Loopers is a reverse proxy written in Go that sits between your application and AI providers like OpenAI, Anthropic, and Gemini. It enforces hard budget limits before requests reach the provider--not after. You set spending caps across five time windows (minute, hourly, daily, weekly, monthly), and the proxy returns HTTP 429 if a request would exceed your budget. It handles streaming responses too, cutting off mid-stream if token counts push you over limit. Deployment runs via Docker or Kubernetes Helm charts, with Redis as the backing store for atomic budget tracking.

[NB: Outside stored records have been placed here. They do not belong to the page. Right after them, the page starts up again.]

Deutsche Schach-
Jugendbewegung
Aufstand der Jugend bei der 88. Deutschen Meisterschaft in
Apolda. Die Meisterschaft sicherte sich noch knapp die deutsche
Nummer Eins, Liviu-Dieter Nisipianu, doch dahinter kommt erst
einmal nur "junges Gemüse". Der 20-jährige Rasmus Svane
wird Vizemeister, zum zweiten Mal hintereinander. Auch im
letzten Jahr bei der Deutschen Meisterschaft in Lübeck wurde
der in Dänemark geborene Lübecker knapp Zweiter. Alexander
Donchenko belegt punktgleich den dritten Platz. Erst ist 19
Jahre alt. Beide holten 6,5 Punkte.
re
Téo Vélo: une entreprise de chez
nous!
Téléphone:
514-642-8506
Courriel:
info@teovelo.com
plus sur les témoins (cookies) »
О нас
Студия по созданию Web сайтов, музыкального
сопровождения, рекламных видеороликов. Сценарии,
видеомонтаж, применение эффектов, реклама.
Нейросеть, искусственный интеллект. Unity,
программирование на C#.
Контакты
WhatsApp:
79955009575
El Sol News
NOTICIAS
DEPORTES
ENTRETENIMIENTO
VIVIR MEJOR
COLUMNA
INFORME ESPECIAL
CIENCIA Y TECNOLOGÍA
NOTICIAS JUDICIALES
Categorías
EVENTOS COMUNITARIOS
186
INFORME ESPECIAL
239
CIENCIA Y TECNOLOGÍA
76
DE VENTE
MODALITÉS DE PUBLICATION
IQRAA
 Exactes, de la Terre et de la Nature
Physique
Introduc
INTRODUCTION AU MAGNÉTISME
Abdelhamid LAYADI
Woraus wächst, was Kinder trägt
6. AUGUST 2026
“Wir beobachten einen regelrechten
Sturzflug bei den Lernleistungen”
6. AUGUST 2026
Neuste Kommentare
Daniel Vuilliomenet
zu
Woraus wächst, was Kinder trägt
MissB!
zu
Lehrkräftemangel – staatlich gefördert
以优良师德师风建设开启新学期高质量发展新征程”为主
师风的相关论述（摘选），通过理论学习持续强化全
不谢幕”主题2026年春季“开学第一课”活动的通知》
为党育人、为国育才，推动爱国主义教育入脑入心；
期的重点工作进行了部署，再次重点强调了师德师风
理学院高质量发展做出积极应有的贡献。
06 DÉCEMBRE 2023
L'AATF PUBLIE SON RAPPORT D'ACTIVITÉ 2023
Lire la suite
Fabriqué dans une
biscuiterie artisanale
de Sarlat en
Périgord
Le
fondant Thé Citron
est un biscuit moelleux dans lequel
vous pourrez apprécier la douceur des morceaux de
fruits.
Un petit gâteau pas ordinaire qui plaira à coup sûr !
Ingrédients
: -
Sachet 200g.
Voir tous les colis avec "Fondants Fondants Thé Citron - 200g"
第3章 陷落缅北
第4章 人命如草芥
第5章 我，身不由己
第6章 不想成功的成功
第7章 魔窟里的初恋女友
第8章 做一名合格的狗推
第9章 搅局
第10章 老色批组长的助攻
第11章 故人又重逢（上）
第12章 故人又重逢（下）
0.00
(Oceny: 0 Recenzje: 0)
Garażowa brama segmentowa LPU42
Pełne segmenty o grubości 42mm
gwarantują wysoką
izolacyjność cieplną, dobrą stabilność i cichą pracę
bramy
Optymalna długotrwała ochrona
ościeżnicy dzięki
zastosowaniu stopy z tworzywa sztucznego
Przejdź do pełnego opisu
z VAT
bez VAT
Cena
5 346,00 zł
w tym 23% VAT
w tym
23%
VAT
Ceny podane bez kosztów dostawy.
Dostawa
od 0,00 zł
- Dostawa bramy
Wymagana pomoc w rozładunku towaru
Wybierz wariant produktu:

Why is it gaining traction?

The hook is simple: runaway AI agents can burn thousands of dollars in minutes. Loopers promises to kill that problem at the infrastructure level, not through alerts or dashboards but through a genuine kill-switch. It claims sub-2ms overhead, atomic Lua-script guarantees against race conditions, and a fail-closed design that blocks all requests if Redis goes down. The streaming mid-stream cutoff is particularly notable for long-running agent tasks.

Who should use this?

Backend engineers building autonomous AI agents or multi-step workflows that call LLMs repeatedly. Startups and small teams who want hard budget guardrails without building custom middleware. Anyone running AI agents on shared API keys where one runaway loop could blow through a monthly budget. Not ideal for one-off scripts or casual experimentation where simple API key quotas suffice.

Verdict

The architecture is sound--test coverage exists, Lua scripts handle atomic operations, and the CLI makes key management practical. But 19 stars and a credibility score of 0.7% mean this is a young project still proving itself. The demo works as documented, which is a good sign. If you have budget-sensitive AI workloads, it is worth spinning up the docker-compose demo to evaluate. Just do not deploy to production without running your own load tests first--community support is thin at this stage.